SOURCE RECORDS:
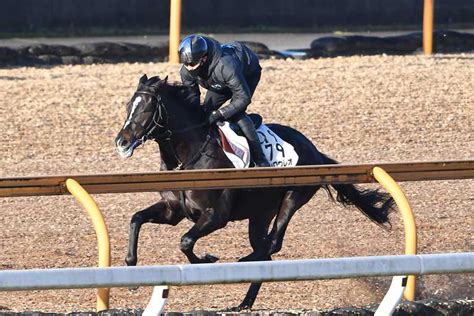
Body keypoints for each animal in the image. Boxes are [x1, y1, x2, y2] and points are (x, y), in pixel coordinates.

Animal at [114, 74, 392, 312]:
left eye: (147, 107)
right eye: (129, 105)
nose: (122, 141)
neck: (189, 157)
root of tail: (315, 151)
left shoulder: (216, 215)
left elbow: (186, 241)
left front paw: (207, 259)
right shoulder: (173, 211)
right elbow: (136, 219)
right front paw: (131, 270)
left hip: (291, 199)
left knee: (273, 244)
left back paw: (245, 262)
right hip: (260, 214)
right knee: (266, 254)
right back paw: (244, 301)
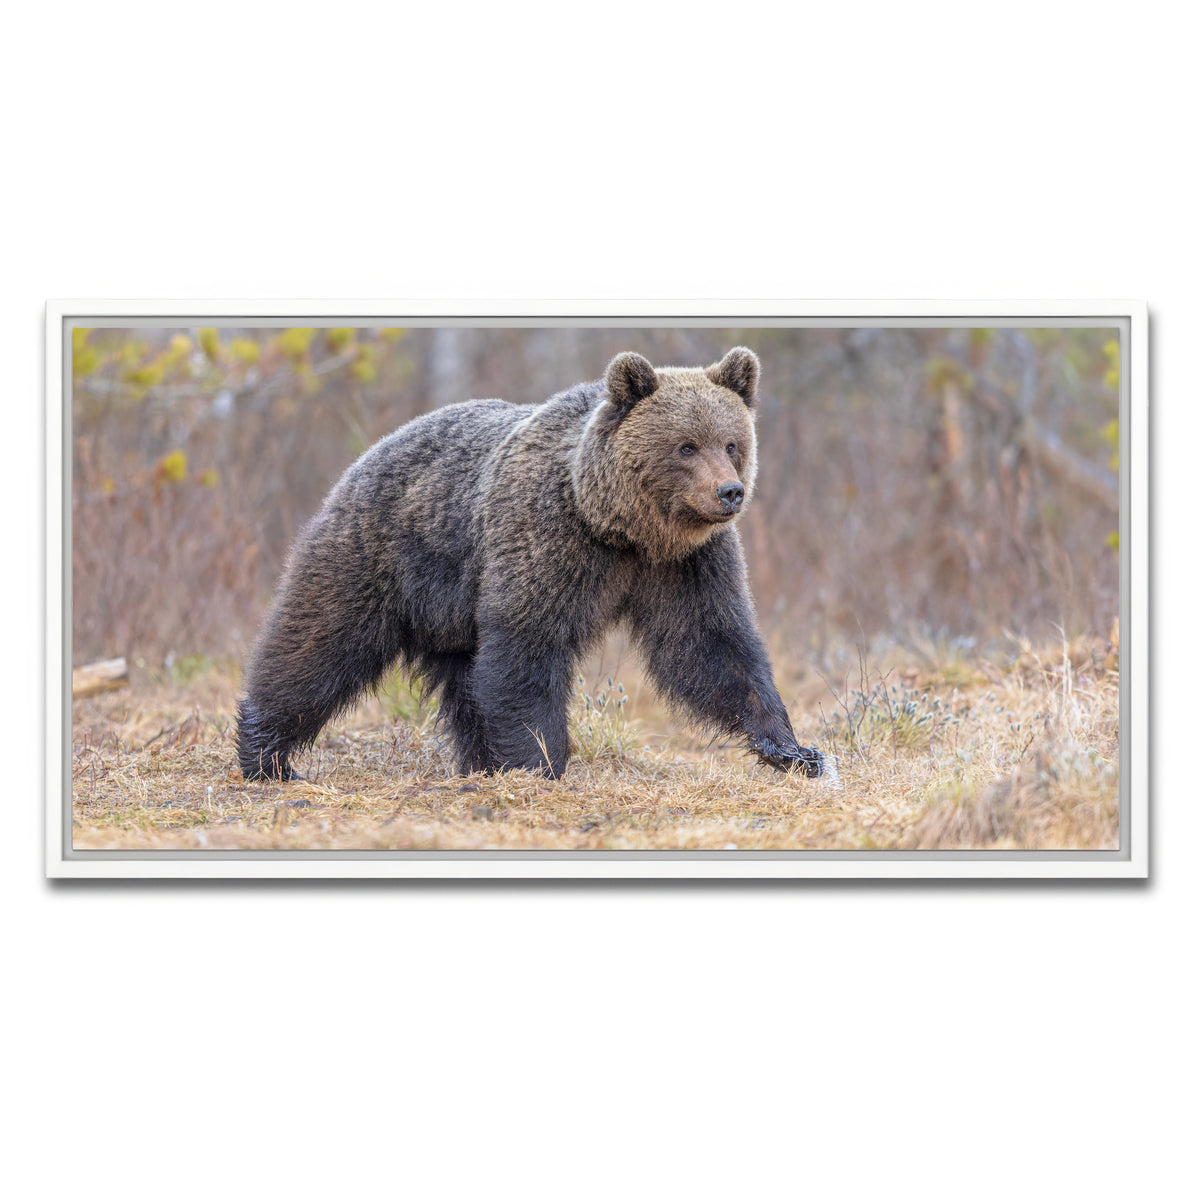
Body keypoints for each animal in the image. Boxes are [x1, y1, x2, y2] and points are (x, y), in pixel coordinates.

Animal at [236, 346, 826, 782]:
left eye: (732, 443)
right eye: (686, 446)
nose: (729, 492)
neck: (620, 527)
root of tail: (371, 451)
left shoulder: (688, 563)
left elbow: (713, 645)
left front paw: (794, 749)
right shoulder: (547, 537)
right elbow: (528, 645)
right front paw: (541, 762)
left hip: (452, 614)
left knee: (465, 681)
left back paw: (478, 764)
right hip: (381, 554)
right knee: (318, 644)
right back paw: (267, 754)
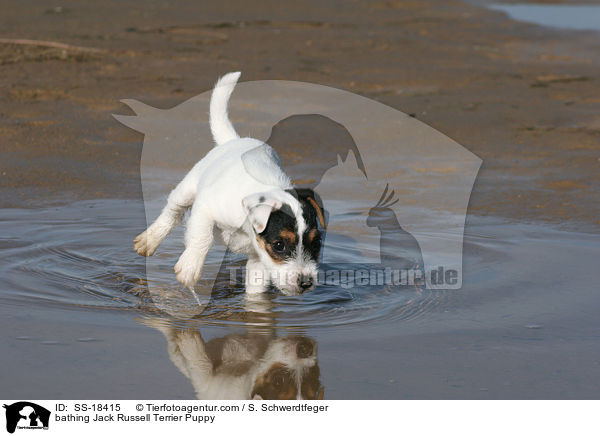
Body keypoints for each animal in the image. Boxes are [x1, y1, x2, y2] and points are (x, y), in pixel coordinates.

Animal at [134, 72, 326, 296]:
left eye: (317, 243)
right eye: (279, 245)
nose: (305, 282)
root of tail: (234, 140)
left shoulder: (258, 260)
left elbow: (256, 294)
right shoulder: (205, 207)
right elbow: (202, 236)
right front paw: (190, 267)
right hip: (187, 189)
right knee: (173, 212)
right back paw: (149, 240)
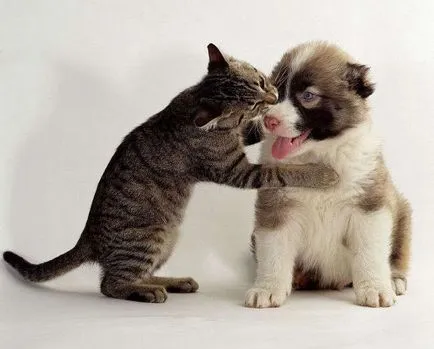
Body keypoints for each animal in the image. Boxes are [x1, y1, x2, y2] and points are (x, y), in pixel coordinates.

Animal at [3, 43, 338, 300]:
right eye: (253, 104)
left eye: (260, 81)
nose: (272, 97)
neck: (194, 101)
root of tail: (88, 237)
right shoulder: (236, 171)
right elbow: (279, 171)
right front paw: (322, 174)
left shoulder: (240, 138)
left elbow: (257, 135)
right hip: (148, 238)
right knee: (111, 284)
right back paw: (150, 292)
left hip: (169, 239)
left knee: (135, 275)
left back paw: (174, 282)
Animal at [246, 41, 412, 308]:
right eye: (276, 92)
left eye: (308, 96)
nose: (269, 120)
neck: (319, 156)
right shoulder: (276, 207)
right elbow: (273, 251)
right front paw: (267, 288)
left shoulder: (370, 205)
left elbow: (370, 251)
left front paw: (375, 287)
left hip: (402, 213)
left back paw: (394, 279)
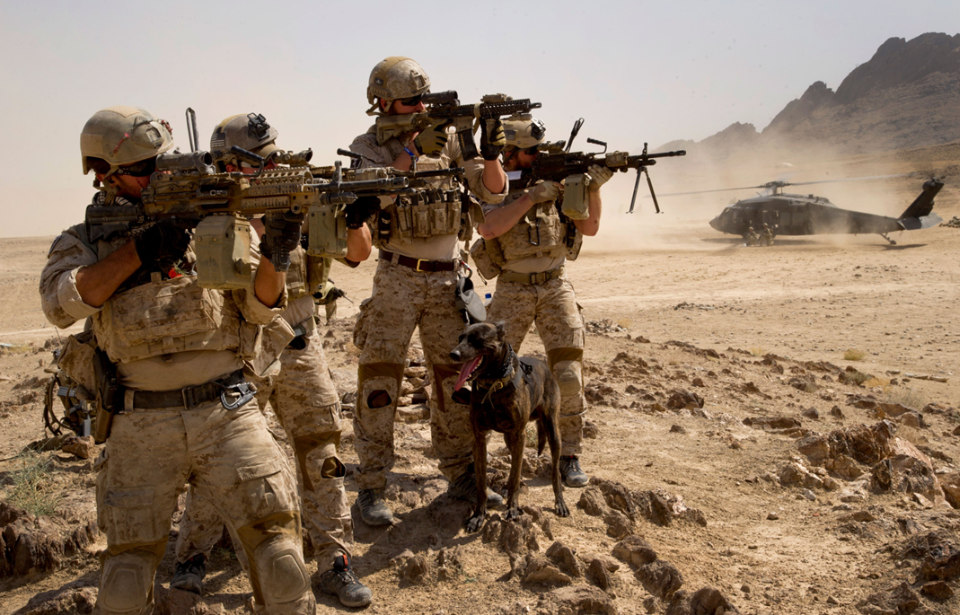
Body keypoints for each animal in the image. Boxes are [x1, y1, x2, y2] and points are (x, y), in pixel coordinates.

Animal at [450, 322, 568, 536]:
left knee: (554, 471)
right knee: (515, 463)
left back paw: (560, 502)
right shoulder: (479, 439)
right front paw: (478, 516)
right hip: (509, 439)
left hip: (552, 431)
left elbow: (515, 474)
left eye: (477, 339)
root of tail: (544, 365)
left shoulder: (520, 435)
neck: (492, 385)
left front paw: (513, 508)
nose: (453, 354)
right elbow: (482, 483)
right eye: (460, 338)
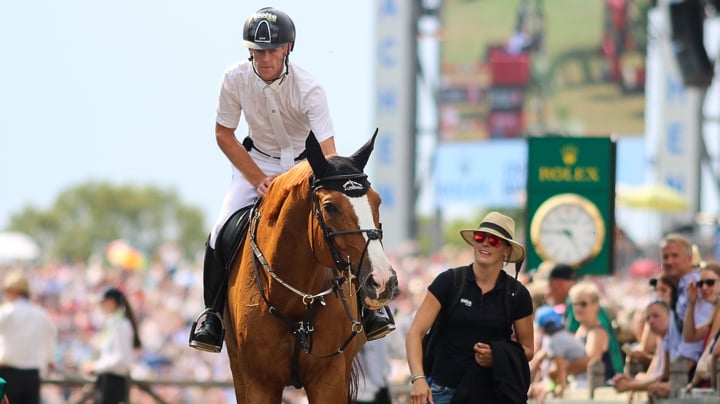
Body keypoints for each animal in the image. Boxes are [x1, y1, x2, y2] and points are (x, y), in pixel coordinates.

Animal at [225, 131, 400, 402]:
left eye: (378, 201)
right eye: (330, 207)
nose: (383, 281)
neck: (294, 299)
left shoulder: (329, 378)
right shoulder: (258, 383)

EXERCISE AIM: Write out the lines of the material from the one containing "neck: (319, 156)" through the last, exactly and only those. Leave every picture out.

ANSWER BELOW:
neck: (319, 156)
right shoulder: (276, 207)
right elbow: (273, 251)
right front paw: (267, 288)
left shoulder: (370, 205)
left elbow: (370, 251)
left front paw: (375, 287)
left hip: (402, 213)
left back paw: (394, 279)
Body keypoints for each animal in the image. Boxes are [x1, y1, x2, y2] and points are (x, y), in pixel coordinates.

Animal at [450, 322, 568, 536]:
left knee: (554, 471)
right knee: (515, 463)
left back paw: (560, 502)
right shoulder: (479, 439)
right front paw: (478, 516)
right hip: (509, 439)
left hip: (552, 431)
left elbow: (515, 474)
left eye: (477, 339)
root of tail: (544, 365)
left shoulder: (520, 435)
neck: (492, 385)
left front paw: (513, 508)
nose: (453, 354)
right elbow: (482, 483)
right eye: (460, 338)
Body keypoints for each animal in the image. Boxes are [x1, y1, x2, y2] and points are (x, y), in pixel coordinates.

Animal at [225, 131, 400, 402]:
left eye: (378, 201)
right eye: (330, 207)
nose: (383, 281)
neck: (294, 299)
left shoulder: (329, 378)
right shoulder: (258, 383)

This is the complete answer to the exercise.